**PROVIDED PASSAGE**
======

Green Synthesis of Graphene via Electrochemical Exfoliation
Abstract
Synthesis of graphene is one of the best ways to value-add graphite. Electrochemical
exfoliation for graphene synthesis attracts interest due to its simplicity, cost-effectiveness,
and green approach compared to other methods. The limitation of electrochemical
exfoliation is restacking nature. One of the effective strategies to overcome this limitation
is the optimization of solvent parameters that critically affect the electrochemical exfoliation. Therefore, this study aims to optimize the electrochemical exfoliation for graphene
synthesis considering the Hansen solubility parameter of solvents to overcome restacking
of graphene layers. After optimizing the electrochemical exfoliation parameters, it was
applied for water and 5% N, N-dimethylformamide (DMF). Synthesized graphene was
characterized structurally and electrochemically in the presence of potassium ferricyanide.
Fourier transform infrared spectroscopy, Raman spectroscopy, and X-ray diffraction data
confirmed the formation of few-layer graphene. Scanning electron microscopic images
confirm the mean lateral size of graphene is in the nano-range. UV-visible data confirm the characteristic peak for graphene is around 268 - 274 nm, and the graphene
dispersibility is high in DMF. Cyclic voltammetry data illustrate the peak currents for
graphene/Nafion-modified glassy carbon (GC) electrodes, graphene-DMF, and graphene water, are 46.3 and 30.4 µA respectively compared to Nafion-modified GC electrode
which was 0.99 µA. Moreover, electrochemical impedance spectroscopy confirms the
high ion diffusion behavior of graphene-DMF-modified GC electrodes compared to other
electrodes. These characterization data confirm the favorable effect of solvents with
compatible Hansen solubility parameters such as DMF on the electrochemical exfoliation
and the potential of the novel strategy to easily synthesize graphene by manipulating
solvent properties.

======

**WORK TO BE COMPLETED**
Rewrite the paragraph beginning "Synthesis of graphene is one of the best ways" from the graphene abstract above as a short bulleted list that keeps its main facts.

======

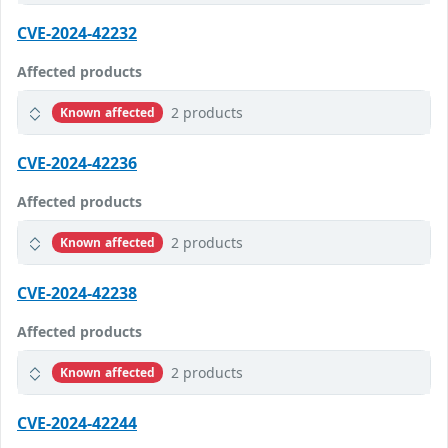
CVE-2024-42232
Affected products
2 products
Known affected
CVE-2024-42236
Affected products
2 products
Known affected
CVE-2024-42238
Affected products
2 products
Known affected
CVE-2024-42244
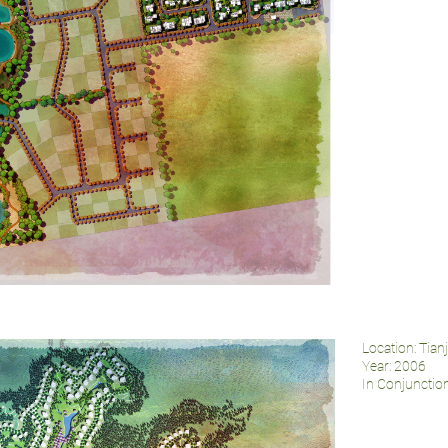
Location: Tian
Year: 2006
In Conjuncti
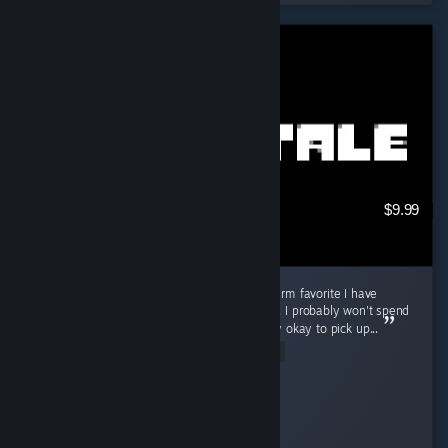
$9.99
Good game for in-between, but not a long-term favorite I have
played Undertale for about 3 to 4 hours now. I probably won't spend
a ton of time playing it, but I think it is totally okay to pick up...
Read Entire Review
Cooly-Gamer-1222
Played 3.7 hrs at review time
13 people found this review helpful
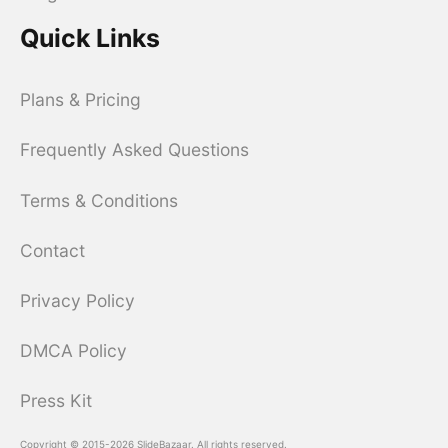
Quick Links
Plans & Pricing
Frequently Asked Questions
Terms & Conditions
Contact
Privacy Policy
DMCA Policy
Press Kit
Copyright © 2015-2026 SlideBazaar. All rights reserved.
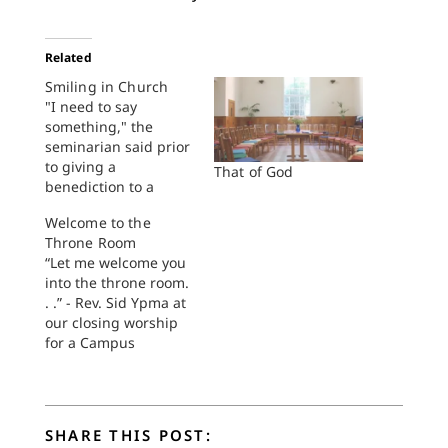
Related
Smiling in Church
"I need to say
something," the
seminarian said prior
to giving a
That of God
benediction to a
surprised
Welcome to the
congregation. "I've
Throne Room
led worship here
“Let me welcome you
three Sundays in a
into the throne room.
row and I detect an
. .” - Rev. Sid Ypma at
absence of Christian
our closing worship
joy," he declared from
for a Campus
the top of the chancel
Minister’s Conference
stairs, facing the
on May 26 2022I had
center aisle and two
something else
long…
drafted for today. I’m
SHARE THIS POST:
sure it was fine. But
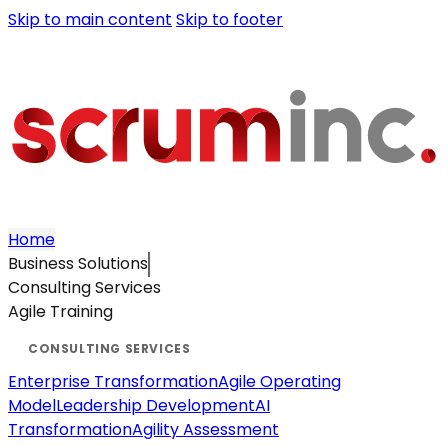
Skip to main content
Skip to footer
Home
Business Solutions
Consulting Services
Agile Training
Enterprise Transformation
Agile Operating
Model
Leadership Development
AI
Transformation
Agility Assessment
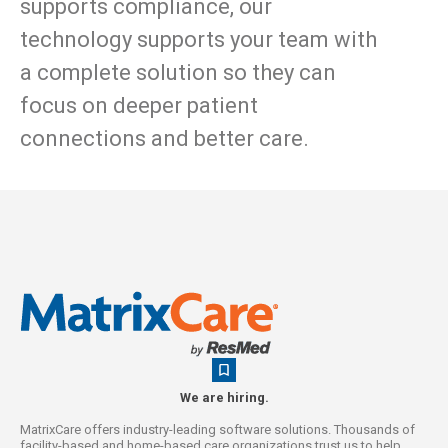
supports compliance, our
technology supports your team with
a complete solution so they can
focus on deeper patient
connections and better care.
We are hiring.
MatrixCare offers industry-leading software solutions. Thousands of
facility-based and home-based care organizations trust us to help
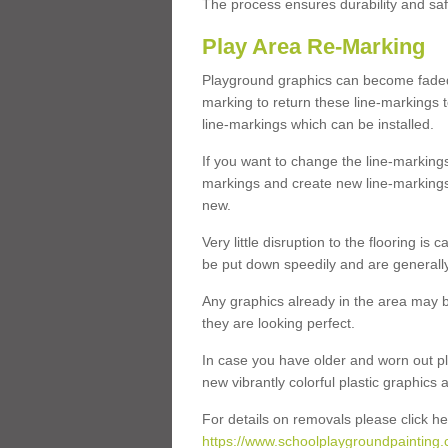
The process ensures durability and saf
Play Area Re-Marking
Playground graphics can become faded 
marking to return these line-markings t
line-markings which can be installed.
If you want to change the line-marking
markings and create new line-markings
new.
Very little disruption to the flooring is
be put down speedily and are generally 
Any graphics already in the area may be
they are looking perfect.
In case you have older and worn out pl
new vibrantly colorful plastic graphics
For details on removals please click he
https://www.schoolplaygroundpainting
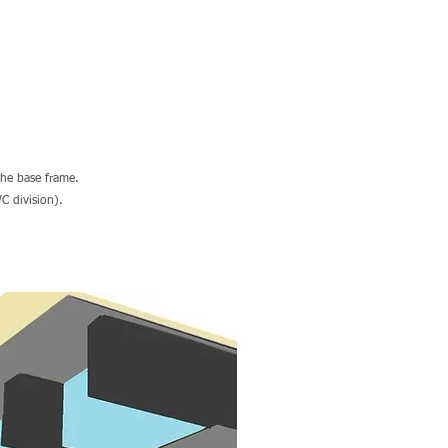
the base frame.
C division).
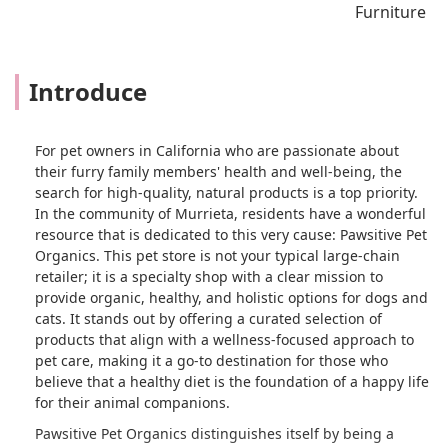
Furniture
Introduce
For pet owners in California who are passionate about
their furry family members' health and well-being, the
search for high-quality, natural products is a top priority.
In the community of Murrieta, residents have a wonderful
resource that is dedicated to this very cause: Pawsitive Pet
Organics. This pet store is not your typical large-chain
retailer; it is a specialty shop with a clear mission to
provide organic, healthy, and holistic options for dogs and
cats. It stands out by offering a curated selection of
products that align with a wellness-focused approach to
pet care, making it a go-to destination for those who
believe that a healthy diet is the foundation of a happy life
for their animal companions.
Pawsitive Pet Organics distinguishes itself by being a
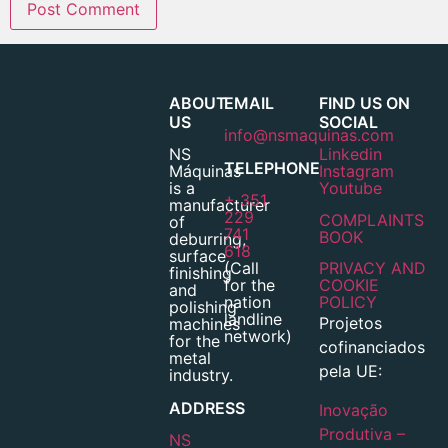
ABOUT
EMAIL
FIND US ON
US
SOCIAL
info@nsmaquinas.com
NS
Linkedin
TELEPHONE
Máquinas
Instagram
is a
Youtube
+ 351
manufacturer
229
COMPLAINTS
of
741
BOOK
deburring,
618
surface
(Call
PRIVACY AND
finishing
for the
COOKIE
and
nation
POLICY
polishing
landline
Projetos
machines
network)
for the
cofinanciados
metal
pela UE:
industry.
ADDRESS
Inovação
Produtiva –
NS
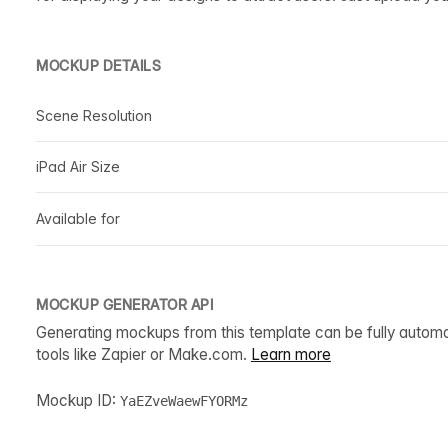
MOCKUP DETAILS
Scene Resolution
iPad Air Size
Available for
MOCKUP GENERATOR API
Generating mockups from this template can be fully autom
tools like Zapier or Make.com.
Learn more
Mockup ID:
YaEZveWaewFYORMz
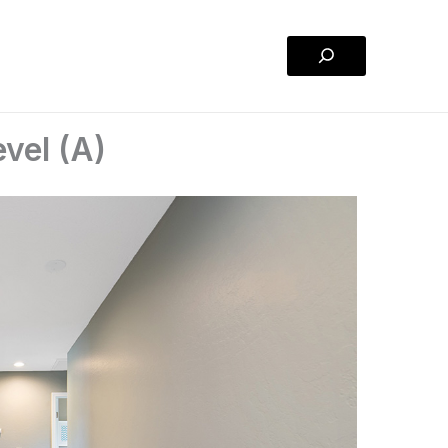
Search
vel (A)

======

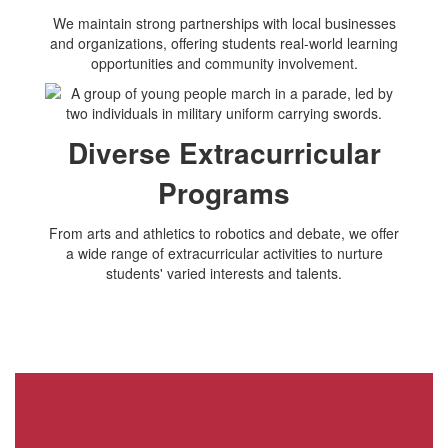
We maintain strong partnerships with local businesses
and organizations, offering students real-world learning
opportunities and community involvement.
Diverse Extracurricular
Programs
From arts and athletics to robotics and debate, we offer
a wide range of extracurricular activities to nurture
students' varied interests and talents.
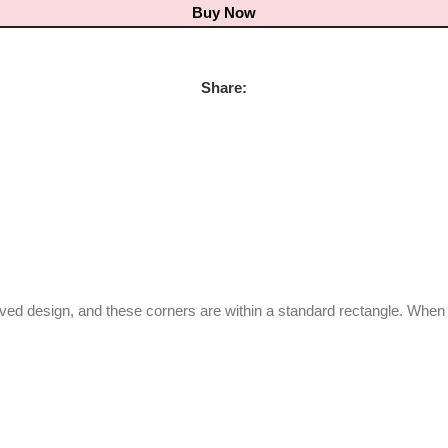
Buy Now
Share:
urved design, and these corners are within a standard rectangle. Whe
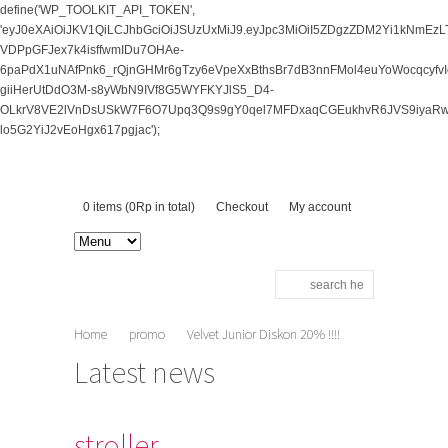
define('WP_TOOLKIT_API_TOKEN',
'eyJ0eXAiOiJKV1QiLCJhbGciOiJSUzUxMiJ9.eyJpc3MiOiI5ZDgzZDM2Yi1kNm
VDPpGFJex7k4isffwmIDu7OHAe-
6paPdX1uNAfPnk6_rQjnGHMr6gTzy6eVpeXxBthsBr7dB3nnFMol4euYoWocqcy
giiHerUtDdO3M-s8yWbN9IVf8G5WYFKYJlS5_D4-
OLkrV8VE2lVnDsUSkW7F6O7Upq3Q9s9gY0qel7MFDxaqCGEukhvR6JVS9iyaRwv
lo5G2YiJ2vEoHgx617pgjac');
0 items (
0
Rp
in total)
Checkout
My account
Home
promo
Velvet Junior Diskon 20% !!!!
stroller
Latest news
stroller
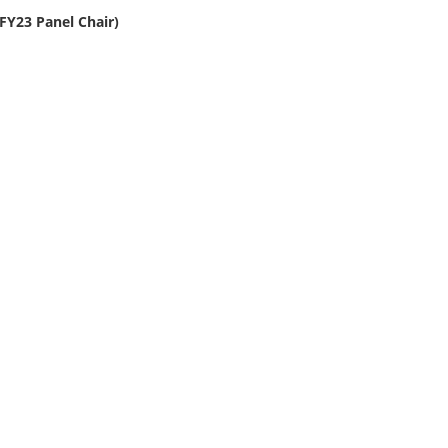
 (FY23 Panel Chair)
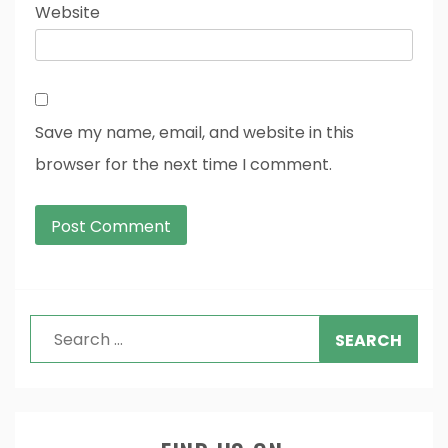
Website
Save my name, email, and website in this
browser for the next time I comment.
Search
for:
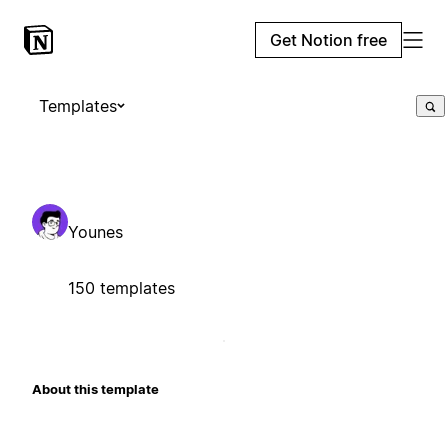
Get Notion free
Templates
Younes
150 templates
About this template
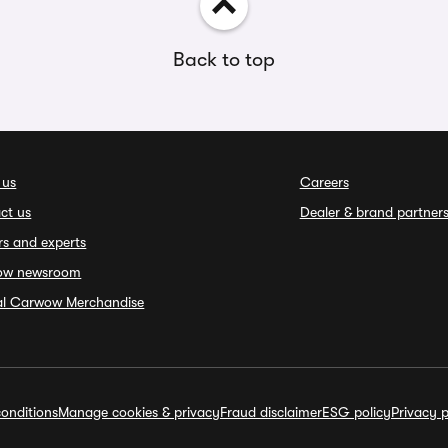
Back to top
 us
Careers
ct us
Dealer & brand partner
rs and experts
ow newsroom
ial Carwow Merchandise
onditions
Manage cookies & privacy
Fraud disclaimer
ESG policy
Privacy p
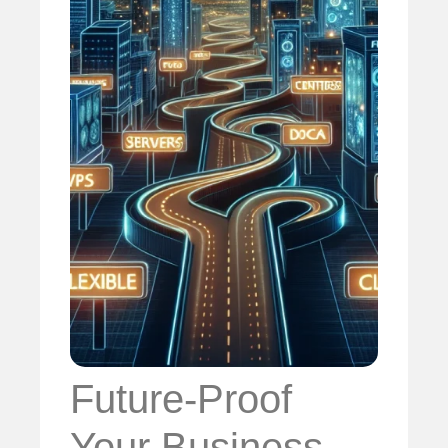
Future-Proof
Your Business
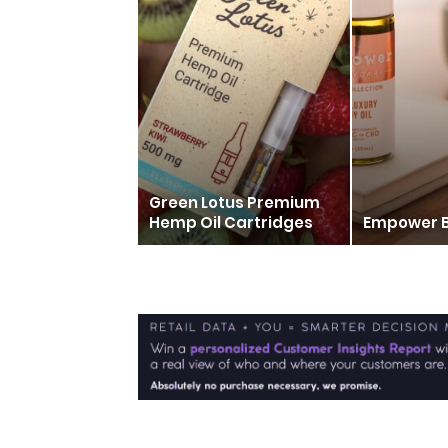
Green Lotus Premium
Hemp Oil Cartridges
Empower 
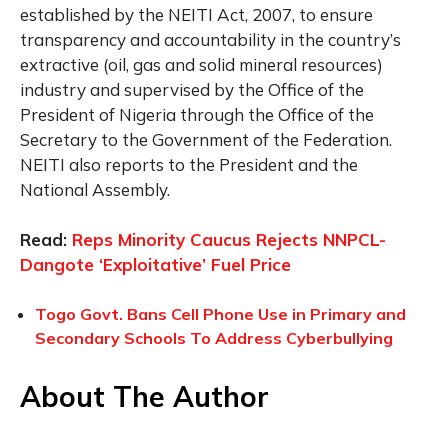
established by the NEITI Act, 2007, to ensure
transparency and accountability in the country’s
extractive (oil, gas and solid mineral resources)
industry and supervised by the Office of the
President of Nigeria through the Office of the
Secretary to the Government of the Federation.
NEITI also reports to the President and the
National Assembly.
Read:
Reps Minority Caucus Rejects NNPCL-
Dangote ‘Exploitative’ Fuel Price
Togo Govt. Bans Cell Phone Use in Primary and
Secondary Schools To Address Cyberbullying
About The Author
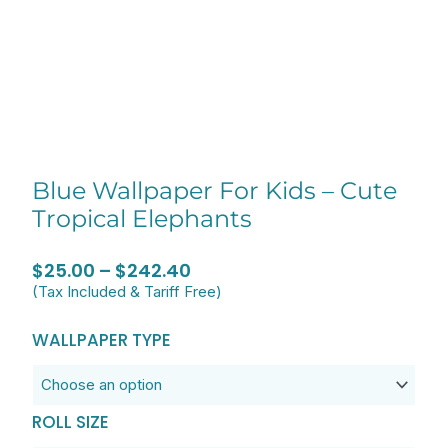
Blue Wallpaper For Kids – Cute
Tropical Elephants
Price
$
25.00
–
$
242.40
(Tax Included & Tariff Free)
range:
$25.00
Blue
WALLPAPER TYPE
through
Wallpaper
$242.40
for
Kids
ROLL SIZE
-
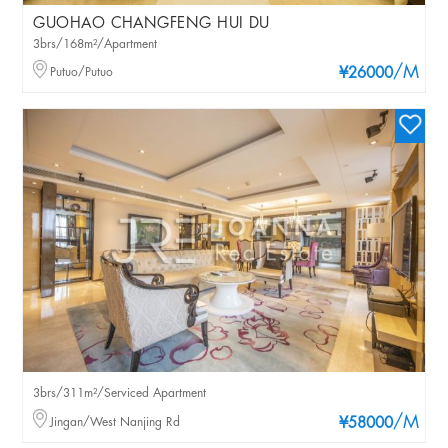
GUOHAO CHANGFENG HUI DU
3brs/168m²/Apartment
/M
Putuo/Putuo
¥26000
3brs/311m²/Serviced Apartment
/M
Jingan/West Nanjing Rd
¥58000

======

**RESPONSE AREA**
- Electrochemical exfoliation is a simple, cost-effective, and green way to make graphene from graphite, but the graphene layers tend to restack.
- The study optimized the exfoliation using the Hansen solubility parameter of solvents to overcome restacking. It then applied the process in water and in 5% N,N-dimethylformamide (DMF).
- Fourier transform infrared spectroscopy, Raman spectroscopy, and X-ray diffraction confirmed few-layer graphene.
- Scanning electron microscopy showed a mean lateral size in the nano-range.
- UV-visible data showed the characteristic graphene peak at about 268–274 nm and high dispersibility in DMF.
- In cyclic voltammetry, the peak currents for the graphene-DMF and graphene-water electrodes were 46.3 and 30.4 µA. The Nafion-modified glassy carbon electrode reached only 0.99 µA.
- Electrochemical impedance spectroscopy showed high ion diffusion for the graphene-DMF-modified electrode.
- Solvents with compatible Hansen solubility parameters, such as DMF, favor exfoliation. Adjusting solvent properties therefore offers an easy route to graphene.